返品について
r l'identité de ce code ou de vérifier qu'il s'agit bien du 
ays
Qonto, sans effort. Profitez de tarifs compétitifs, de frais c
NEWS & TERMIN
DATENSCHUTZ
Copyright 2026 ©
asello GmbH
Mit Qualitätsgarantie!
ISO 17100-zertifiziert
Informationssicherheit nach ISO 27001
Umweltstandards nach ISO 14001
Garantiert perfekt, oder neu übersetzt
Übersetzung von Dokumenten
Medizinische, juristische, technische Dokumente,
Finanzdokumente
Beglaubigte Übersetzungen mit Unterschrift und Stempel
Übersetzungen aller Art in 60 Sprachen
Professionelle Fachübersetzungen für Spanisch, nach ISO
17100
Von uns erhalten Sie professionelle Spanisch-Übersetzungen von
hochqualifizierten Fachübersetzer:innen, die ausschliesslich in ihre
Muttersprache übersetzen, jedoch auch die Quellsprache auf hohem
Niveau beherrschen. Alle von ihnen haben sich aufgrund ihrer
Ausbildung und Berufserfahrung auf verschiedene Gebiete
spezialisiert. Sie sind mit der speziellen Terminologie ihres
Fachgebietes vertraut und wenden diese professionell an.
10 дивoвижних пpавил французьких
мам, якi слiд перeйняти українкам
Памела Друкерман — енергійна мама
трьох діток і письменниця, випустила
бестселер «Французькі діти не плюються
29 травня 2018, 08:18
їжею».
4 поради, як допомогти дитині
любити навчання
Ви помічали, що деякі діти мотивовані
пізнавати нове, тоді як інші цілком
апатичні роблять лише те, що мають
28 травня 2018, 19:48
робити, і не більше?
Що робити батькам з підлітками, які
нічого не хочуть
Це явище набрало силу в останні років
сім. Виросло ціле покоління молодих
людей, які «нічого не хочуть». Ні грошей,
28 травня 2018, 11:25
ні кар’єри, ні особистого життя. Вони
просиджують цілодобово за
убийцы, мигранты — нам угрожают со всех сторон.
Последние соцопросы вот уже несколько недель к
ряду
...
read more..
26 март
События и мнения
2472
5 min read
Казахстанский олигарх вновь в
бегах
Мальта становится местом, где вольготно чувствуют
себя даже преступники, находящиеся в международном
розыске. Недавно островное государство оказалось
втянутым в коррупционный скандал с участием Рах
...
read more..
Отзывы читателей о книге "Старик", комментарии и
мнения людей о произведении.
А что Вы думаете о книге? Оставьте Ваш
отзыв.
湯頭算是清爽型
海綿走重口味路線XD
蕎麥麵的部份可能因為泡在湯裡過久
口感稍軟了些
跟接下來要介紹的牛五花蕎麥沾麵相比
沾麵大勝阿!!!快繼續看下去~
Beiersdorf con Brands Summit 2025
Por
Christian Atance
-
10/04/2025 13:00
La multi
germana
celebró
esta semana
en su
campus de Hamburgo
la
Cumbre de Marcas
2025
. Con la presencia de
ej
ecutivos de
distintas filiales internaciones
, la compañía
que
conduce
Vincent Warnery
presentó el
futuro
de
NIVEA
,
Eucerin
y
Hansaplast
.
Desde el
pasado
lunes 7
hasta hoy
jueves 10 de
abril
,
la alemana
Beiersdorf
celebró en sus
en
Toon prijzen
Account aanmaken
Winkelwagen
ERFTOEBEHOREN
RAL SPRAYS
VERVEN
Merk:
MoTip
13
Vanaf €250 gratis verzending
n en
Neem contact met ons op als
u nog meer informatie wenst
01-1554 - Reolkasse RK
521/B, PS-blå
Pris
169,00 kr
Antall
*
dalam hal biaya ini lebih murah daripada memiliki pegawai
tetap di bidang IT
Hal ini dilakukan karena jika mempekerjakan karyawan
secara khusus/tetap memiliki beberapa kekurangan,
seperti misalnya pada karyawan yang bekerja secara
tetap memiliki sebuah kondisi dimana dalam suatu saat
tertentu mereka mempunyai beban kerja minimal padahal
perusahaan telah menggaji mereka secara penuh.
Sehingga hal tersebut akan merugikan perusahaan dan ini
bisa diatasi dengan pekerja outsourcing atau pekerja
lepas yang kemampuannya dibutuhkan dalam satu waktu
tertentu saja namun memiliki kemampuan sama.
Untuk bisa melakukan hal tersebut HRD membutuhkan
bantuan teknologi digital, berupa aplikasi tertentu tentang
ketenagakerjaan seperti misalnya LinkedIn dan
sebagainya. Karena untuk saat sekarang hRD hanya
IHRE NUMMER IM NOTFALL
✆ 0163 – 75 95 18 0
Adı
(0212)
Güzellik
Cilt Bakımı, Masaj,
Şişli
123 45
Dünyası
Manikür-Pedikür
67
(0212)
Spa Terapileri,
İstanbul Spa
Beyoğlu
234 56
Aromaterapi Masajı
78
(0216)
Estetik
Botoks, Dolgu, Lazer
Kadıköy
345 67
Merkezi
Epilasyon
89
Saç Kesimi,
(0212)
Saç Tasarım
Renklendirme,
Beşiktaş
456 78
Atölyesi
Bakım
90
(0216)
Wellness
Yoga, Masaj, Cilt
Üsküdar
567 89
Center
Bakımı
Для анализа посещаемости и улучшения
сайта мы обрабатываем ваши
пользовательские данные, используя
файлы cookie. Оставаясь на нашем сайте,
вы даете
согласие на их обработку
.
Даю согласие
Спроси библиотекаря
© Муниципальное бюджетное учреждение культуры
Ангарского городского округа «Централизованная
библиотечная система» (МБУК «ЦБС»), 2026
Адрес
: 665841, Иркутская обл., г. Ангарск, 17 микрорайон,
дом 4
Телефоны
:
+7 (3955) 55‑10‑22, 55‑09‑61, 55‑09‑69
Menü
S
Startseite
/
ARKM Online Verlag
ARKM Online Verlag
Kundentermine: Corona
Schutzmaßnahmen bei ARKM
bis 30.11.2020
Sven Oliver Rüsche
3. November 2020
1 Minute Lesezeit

---*---

Give all of the entries again, word for word.

» Exercise answer:
返品について
r l'identité de ce code ou de vérifier qu'il s'agit bien du 
ays
Qonto, sans effort. Profitez de tarifs compétitifs, de frais c
NEWS & TERMIN
DATENSCHUTZ
Copyright 2026 ©
asello GmbH
Mit Qualitätsgarantie!
ISO 17100-zertifiziert
Informationssicherheit nach ISO 27001
Umweltstandards nach ISO 14001
Garantiert perfekt, oder neu übersetzt
Übersetzung von Dokumenten
Medizinische, juristische, technische Dokumente,
Finanzdokumente
Beglaubigte Übersetzungen mit Unterschrift und Stempel
Übersetzungen aller Art in 60 Sprachen
Professionelle Fachübersetzungen für Spanisch, nach ISO
17100
Von uns erhalten Sie professionelle Spanisch-Übersetzungen von
hochqualifizierten Fachübersetzer:innen, die ausschliesslich in ihre
Muttersprache übersetzen, jedoch auch die Quellsprache auf hohem
Niveau beherrschen. Alle von ihnen haben sich aufgrund ihrer
Ausbildung und Berufserfahrung auf verschiedene Gebiete
spezialisiert. Sie sind mit der speziellen Terminologie ihres
Fachgebietes vertraut und wenden diese professionell an.
10 дивoвижних пpавил французьких
мам, якi слiд перeйняти українкам
Памела Друкерман — енергійна мама
трьох діток і письменниця, випустила
бестселер «Французькі діти не плюються
29 травня 2018, 08:18
їжею».
4 поради, як допомогти дитині
любити навчання
Ви помічали, що деякі діти мотивовані
пізнавати нове, тоді як інші цілком
апатичні роблять лише те, що мають
28 травня 2018, 19:48
робити, і не більше?
Що робити батькам з підлітками, які
нічого не хочуть
Це явище набрало силу в останні років
сім. Виросло ціле покоління молодих
людей, які «нічого не хочуть». Ні грошей,
28 травня 2018, 11:25
ні кар’єри, ні особистого життя. Вони
просиджують цілодобово за
убийцы, мигранты — нам угрожают со всех сторон.
Последние соцопросы вот уже несколько недель к
ряду
...
read more..
26 март
События и мнения
2472
5 min read
Казахстанский олигарх вновь в
бегах
Мальта становится местом, где вольготно чувствуют
себя даже преступники, находящиеся в международном
розыске. Недавно островное государство оказалось
втянутым в коррупционный скандал с участием Рах
...
read more..
Отзывы читателей о книге "Старик", комментарии и
мнения людей о произведении.
А что Вы думаете о книге? Оставьте Ваш
отзыв.
湯頭算是清爽型
海綿走重口味路線XD
蕎麥麵的部份可能因為泡在湯裡過久
口感稍軟了些
跟接下來要介紹的牛五花蕎麥沾麵相比
沾麵大勝阿!!!快繼續看下去~
Beiersdorf con Brands Summit 2025
Por
Christian Atance
-
10/04/2025 13:00
La multi
germana
celebró
esta semana
en su
campus de Hamburgo
la
Cumbre de Marcas
2025
. Con la presencia de
ej
ecutivos de
distintas filiales internaciones
, la compañía
que
conduce
Vincent Warnery
presentó el
futuro
de
NIVEA
,
Eucerin
y
Hansaplast
.
Desde el
pasado
lunes 7
hasta hoy
jueves 10 de
abril
,
la alemana
Beiersdorf
celebró en sus
en
Toon prijzen
Account aanmaken
Winkelwagen
ERFTOEBEHOREN
RAL SPRAYS
VERVEN
Merk:
MoTip
13
Vanaf €250 gratis verzending
n en
Neem contact met ons op als
u nog meer informatie wenst
01-1554 - Reolkasse RK
521/B, PS-blå
Pris
169,00 kr
Antall
*
dalam hal biaya ini lebih murah daripada memiliki pegawai
tetap di bidang IT
Hal ini dilakukan karena jika mempekerjakan karyawan
secara khusus/tetap memiliki beberapa kekurangan,
seperti misalnya pada karyawan yang bekerja secara
tetap memiliki sebuah kondisi dimana dalam suatu saat
tertentu mereka mempunyai beban kerja minimal padahal
perusahaan telah menggaji mereka secara penuh.
Sehingga hal tersebut akan merugikan perusahaan dan ini
bisa diatasi dengan pekerja outsourcing atau pekerja
lepas yang kemampuannya dibutuhkan dalam satu waktu
tertentu saja namun memiliki kemampuan sama.
Untuk bisa melakukan hal tersebut HRD membutuhkan
bantuan teknologi digital, berupa aplikasi tertentu tentang
ketenagakerjaan seperti misalnya LinkedIn dan
sebagainya. Karena untuk saat sekarang hRD hanya
IHRE NUMMER IM NOTFALL
✆ 0163 – 75 95 18 0
Adı
(0212)
Güzellik
Cilt Bakımı, Masaj,
Şişli
123 45
Dünyası
Manikür-Pedikür
67
(0212)
Spa Terapileri,
İstanbul Spa
Beyoğlu
234 56
Aromaterapi Masajı
78
(0216)
Estetik
Botoks, Dolgu, Lazer
Kadıköy
345 67
Merkezi
Epilasyon
89
Saç Kesimi,
(0212)
Saç Tasarım
Renklendirme,
Beşiktaş
456 78
Atölyesi
Bakım
90
(0216)
Wellness
Yoga, Masaj, Cilt
Üsküdar
567 89
Center
Bakımı
Для анализа посещаемости и улучшения
сайта мы обрабатываем ваши
пользовательские данные, используя
файлы cookie. Оставаясь на нашем сайте,
вы даете
согласие на их обработку
.
Даю согласие
Спроси библиотекаря
© Муниципальное бюджетное учреждение культуры
Ангарского городского округа «Централизованная
библиотечная система» (МБУК «ЦБС»), 2026
Адрес
: 665841, Иркутская обл., г. Ангарск, 17 микрорайон,
дом 4
Телефоны
:
+7 (3955) 55‑10‑22, 55‑09‑61, 55‑09‑69
Menü
S
Startseite
/
ARKM Online Verlag
ARKM Online Verlag
Kundentermine: Corona
Schutzmaßnahmen bei ARKM
bis 30.11.2020
Sven Oliver Rüsche
3. November 2020
1 Minute Lesezeit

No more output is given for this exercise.